### Instructions to follow
Lift every line from the entries that includes the word "casing".
### Record excerpts
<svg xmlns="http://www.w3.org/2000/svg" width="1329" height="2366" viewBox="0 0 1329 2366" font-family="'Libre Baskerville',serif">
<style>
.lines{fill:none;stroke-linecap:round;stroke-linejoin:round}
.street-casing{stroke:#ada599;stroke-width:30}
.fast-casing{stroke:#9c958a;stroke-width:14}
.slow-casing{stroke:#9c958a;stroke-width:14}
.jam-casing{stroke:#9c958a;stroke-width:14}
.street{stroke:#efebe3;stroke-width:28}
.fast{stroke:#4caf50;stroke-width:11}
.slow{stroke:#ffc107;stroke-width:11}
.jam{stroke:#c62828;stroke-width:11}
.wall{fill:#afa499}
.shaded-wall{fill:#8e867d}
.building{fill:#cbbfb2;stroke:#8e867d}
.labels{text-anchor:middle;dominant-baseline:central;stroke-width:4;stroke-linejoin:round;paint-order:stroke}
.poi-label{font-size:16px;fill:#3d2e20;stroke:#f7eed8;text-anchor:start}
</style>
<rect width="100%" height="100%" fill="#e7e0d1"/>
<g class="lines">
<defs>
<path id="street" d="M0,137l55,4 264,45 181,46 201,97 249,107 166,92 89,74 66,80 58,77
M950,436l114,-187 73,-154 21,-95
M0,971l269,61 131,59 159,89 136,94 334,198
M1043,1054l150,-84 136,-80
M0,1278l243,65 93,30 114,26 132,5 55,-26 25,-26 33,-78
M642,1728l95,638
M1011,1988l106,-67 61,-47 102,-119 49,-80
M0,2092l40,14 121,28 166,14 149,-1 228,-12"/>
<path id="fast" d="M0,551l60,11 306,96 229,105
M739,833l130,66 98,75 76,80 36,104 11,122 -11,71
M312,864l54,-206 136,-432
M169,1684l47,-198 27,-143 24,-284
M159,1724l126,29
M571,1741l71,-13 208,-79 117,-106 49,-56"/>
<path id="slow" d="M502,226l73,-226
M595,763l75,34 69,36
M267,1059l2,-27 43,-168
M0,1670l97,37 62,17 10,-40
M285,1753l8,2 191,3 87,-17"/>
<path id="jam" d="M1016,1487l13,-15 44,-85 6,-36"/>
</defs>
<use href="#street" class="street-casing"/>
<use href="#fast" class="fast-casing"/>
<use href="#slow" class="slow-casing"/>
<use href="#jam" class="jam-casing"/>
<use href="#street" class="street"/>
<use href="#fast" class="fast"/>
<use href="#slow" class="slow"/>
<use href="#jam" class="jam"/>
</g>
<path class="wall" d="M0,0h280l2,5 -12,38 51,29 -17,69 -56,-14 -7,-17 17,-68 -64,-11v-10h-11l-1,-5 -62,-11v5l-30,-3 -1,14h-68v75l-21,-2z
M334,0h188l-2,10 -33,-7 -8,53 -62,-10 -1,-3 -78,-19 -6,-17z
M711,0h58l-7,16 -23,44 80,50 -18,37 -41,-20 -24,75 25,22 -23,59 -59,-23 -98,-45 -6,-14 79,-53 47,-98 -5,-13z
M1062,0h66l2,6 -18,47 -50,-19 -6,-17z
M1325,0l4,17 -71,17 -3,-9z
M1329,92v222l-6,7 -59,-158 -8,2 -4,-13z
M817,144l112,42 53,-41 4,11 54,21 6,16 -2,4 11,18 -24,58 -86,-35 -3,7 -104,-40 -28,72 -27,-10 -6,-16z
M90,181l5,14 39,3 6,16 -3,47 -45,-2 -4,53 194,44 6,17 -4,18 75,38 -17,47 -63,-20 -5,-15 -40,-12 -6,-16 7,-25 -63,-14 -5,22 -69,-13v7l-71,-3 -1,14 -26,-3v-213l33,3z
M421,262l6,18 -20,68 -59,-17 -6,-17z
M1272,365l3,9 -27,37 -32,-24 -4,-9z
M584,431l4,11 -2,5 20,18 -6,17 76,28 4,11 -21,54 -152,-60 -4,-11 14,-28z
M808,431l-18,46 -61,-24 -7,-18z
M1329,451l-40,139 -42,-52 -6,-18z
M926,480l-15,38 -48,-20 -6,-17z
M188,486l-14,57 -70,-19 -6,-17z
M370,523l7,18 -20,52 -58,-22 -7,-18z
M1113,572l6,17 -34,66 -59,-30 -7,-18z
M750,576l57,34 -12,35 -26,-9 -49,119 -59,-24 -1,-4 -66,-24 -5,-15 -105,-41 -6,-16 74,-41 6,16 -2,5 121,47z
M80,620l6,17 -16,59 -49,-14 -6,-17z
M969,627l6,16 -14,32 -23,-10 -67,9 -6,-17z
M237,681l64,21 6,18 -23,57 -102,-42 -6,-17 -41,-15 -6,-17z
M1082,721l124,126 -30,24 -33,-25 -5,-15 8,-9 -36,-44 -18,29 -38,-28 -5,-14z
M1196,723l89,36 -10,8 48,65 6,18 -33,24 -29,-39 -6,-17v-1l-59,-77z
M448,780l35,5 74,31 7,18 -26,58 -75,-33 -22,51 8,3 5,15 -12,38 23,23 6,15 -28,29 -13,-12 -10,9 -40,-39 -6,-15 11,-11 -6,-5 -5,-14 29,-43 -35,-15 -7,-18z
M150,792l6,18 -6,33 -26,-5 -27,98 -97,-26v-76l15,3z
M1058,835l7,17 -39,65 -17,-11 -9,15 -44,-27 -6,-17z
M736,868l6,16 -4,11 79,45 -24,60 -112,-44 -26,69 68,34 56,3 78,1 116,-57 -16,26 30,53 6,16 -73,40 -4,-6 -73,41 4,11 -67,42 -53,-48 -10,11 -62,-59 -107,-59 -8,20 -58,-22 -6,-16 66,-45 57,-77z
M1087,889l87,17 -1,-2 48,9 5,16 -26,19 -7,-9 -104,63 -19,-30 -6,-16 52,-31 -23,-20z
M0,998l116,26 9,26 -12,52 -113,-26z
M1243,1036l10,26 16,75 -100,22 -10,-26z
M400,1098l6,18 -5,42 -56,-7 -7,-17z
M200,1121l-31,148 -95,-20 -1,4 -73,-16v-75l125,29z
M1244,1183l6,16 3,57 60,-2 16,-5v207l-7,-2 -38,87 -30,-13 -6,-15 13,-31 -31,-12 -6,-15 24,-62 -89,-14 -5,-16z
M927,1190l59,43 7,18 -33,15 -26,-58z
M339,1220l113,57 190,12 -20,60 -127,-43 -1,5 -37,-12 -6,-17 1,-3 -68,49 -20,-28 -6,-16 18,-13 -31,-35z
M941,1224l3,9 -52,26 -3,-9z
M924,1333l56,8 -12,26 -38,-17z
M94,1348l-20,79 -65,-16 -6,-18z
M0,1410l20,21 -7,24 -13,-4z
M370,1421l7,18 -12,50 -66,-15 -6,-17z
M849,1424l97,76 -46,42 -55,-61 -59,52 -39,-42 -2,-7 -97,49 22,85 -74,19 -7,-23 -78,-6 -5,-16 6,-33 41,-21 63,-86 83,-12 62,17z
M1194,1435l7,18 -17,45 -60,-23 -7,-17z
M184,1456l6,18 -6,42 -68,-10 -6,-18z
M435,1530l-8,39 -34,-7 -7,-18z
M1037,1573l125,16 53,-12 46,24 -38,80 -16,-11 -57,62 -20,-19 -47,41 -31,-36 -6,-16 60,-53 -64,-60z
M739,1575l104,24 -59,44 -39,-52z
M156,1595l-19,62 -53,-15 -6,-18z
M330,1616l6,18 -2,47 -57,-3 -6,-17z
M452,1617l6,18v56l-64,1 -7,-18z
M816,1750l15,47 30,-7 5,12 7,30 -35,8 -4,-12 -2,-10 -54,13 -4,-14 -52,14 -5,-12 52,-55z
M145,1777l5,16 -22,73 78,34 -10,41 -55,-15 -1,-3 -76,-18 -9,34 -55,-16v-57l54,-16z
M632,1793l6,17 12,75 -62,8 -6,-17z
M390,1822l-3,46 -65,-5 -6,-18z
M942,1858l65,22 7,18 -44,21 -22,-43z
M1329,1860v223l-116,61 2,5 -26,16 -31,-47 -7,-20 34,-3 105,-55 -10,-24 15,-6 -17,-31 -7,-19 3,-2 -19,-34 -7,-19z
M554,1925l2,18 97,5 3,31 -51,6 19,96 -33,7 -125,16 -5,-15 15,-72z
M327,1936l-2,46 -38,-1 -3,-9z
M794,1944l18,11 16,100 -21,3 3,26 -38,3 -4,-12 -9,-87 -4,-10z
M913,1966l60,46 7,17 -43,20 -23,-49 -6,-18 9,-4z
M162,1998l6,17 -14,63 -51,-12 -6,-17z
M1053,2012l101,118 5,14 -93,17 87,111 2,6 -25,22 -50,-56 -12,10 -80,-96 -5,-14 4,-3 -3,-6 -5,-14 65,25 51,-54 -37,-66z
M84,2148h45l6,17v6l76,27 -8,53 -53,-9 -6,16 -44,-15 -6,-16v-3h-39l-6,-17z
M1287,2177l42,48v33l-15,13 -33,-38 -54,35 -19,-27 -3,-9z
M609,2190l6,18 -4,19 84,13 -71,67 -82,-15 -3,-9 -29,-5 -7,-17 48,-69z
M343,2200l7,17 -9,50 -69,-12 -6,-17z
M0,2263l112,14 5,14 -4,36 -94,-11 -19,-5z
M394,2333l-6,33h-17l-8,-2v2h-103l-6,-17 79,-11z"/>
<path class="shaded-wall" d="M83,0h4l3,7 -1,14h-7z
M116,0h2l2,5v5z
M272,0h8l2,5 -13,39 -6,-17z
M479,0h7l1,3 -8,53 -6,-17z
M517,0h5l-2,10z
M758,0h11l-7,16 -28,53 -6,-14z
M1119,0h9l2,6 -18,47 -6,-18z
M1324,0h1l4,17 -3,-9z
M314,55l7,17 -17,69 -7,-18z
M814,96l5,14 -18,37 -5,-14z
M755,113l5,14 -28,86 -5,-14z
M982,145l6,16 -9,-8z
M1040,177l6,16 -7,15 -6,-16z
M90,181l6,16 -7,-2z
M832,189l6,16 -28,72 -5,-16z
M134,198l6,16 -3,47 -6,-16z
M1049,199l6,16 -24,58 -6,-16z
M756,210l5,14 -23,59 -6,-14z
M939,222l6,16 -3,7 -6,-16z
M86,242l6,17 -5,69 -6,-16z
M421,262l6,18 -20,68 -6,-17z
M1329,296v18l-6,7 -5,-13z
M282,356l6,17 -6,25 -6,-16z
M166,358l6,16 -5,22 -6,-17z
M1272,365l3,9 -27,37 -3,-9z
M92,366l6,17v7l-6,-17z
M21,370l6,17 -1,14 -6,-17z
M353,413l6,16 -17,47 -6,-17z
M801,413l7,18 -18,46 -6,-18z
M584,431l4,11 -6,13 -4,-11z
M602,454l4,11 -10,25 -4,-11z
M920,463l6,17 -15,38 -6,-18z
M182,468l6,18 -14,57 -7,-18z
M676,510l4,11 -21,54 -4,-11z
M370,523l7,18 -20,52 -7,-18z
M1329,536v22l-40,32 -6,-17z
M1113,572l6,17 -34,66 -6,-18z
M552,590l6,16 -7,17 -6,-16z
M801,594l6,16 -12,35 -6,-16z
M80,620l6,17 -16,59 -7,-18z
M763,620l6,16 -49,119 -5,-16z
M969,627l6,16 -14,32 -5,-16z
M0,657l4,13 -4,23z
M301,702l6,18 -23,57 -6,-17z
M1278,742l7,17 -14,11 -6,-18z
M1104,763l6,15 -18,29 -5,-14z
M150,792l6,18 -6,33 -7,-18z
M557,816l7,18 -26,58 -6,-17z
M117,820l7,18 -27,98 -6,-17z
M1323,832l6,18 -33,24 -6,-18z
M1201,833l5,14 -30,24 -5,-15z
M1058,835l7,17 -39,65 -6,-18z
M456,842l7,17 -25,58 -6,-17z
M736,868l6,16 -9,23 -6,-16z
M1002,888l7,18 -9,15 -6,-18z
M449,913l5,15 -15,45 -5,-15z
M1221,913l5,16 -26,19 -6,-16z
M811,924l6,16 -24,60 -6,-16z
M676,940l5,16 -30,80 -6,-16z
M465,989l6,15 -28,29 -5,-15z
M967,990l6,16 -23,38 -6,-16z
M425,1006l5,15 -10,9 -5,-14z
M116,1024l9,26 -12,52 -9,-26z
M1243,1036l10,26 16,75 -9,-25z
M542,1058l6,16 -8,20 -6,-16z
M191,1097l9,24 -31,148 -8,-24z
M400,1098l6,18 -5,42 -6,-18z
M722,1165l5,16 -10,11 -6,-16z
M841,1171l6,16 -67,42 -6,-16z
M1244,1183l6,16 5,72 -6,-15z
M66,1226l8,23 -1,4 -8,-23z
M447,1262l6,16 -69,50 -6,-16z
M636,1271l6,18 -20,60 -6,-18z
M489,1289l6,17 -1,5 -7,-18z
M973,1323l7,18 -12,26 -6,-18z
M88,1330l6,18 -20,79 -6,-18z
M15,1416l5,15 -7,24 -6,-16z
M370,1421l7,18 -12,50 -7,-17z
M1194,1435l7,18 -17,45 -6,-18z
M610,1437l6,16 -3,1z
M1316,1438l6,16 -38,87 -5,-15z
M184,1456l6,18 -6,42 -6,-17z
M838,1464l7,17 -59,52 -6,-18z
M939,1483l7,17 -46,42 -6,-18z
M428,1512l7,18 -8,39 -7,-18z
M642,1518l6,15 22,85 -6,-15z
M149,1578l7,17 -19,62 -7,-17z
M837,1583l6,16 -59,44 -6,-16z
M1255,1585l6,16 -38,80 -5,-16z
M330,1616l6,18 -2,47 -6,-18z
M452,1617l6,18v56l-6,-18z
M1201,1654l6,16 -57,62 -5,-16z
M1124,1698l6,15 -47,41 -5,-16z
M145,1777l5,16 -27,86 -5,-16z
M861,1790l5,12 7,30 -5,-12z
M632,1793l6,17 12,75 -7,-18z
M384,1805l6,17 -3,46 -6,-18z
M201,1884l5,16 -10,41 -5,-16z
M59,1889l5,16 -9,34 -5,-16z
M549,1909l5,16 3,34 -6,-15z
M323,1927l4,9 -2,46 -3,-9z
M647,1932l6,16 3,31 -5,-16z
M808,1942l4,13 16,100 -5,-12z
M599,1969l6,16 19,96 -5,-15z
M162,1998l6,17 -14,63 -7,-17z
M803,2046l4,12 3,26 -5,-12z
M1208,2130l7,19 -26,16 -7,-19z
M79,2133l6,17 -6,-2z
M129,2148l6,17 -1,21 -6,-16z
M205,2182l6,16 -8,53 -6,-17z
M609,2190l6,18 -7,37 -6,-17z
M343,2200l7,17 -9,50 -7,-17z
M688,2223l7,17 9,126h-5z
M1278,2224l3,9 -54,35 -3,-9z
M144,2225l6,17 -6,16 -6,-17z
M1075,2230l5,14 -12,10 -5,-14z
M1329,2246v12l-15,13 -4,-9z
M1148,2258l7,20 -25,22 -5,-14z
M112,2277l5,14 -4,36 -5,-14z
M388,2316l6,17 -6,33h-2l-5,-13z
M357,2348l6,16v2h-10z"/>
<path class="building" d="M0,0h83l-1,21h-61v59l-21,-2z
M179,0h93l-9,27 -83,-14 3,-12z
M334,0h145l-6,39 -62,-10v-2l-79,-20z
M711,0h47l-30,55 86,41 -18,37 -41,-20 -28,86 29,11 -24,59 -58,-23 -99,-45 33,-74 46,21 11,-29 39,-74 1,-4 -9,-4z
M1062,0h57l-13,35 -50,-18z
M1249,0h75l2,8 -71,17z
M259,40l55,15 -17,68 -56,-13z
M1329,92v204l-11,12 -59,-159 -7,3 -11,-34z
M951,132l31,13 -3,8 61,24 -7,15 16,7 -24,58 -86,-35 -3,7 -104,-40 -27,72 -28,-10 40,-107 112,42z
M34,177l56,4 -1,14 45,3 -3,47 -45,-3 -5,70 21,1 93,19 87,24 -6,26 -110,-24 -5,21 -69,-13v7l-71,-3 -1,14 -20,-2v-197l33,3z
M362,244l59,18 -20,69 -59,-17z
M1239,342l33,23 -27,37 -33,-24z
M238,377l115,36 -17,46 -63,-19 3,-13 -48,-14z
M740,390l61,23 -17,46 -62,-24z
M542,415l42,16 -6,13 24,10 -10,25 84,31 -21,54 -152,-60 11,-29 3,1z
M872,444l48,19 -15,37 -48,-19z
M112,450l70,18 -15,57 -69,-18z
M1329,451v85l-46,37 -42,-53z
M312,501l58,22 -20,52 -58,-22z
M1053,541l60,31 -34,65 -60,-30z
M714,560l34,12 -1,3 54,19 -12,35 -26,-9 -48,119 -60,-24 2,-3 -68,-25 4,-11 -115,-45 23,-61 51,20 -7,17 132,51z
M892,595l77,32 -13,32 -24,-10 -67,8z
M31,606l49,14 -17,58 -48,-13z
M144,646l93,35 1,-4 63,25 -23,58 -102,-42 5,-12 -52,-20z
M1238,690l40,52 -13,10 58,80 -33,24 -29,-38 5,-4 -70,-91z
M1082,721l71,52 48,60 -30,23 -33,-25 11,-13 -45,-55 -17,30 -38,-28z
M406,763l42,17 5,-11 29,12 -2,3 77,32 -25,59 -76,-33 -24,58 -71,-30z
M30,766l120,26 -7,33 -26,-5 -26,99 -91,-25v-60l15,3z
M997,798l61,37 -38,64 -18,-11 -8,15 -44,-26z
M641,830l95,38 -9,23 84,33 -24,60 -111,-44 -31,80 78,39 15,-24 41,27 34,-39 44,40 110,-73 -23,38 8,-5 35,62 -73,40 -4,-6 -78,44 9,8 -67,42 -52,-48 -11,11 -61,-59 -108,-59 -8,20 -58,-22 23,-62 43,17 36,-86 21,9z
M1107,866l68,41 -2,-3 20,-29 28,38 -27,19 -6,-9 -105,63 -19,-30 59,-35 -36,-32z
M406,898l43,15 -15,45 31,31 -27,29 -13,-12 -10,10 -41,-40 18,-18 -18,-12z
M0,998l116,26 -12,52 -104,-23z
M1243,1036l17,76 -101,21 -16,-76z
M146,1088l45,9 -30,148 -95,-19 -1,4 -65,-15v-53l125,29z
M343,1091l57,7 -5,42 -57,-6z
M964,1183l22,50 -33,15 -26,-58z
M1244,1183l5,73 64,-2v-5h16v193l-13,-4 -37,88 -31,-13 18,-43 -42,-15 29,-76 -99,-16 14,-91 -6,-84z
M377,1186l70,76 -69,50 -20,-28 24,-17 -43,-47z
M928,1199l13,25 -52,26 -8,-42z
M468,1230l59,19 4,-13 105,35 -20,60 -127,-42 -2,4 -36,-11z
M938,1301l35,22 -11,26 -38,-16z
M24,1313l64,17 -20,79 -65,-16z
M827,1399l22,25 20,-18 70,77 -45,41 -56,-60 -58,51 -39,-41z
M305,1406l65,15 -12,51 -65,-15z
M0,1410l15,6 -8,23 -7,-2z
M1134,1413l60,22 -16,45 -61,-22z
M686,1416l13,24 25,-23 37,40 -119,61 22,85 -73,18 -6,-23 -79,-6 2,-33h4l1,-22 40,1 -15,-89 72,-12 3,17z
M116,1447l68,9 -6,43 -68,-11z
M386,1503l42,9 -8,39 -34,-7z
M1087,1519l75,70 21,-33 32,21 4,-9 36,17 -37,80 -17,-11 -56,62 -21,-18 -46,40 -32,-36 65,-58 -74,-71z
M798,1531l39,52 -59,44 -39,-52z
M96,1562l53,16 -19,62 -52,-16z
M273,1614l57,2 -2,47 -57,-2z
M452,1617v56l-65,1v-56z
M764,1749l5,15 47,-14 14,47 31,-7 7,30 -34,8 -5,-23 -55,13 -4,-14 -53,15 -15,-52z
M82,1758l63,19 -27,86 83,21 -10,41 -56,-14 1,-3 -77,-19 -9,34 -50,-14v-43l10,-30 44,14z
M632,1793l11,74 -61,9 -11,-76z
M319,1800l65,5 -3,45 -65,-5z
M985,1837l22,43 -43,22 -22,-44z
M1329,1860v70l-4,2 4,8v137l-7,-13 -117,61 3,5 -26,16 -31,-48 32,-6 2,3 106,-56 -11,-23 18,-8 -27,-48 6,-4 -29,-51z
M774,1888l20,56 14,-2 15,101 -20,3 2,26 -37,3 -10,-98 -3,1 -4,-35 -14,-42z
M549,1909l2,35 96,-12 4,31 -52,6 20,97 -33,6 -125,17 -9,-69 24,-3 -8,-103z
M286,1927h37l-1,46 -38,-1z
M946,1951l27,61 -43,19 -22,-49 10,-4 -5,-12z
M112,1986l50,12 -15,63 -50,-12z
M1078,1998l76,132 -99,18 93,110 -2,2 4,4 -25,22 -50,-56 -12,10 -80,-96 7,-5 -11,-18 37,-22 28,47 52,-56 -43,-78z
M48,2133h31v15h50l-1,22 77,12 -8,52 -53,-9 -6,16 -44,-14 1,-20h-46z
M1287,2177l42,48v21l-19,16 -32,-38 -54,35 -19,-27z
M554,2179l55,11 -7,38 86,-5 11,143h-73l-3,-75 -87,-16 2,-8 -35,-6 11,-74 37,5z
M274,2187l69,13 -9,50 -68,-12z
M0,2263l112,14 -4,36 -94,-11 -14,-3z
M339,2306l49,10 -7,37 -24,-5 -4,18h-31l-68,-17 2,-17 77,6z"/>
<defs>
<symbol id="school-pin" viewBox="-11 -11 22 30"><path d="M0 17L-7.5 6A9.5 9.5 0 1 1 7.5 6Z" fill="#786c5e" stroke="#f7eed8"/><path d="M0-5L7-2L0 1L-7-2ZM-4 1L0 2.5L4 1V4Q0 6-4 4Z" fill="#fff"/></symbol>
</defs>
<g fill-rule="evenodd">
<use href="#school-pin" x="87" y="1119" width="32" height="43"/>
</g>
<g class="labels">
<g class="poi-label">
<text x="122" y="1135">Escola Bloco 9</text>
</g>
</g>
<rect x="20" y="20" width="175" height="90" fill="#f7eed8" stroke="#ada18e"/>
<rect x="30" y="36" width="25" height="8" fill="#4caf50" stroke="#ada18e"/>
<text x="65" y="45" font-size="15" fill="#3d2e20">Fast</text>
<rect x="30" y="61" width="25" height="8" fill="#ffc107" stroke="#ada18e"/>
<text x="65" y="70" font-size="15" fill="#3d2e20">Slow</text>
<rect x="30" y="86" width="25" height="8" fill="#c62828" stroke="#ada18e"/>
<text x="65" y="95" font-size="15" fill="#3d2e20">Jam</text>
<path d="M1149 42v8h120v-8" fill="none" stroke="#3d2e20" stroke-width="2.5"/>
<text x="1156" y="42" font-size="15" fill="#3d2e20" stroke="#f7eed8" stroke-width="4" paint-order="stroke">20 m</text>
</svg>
######
### Finished task
.street-casing{stroke:#ada599;stroke-width:30}
.fast-casing{stroke:#9c958a;stroke-width:14}
.slow-casing{stroke:#9c958a;stroke-width:14}
.jam-casing{stroke:#9c958a;stroke-width:14}
<use href="#street" class="street-casing"/>
<use href="#fast" class="fast-casing"/>
<use href="#slow" class="slow-casing"/>
<use href="#jam" class="jam-casing"/>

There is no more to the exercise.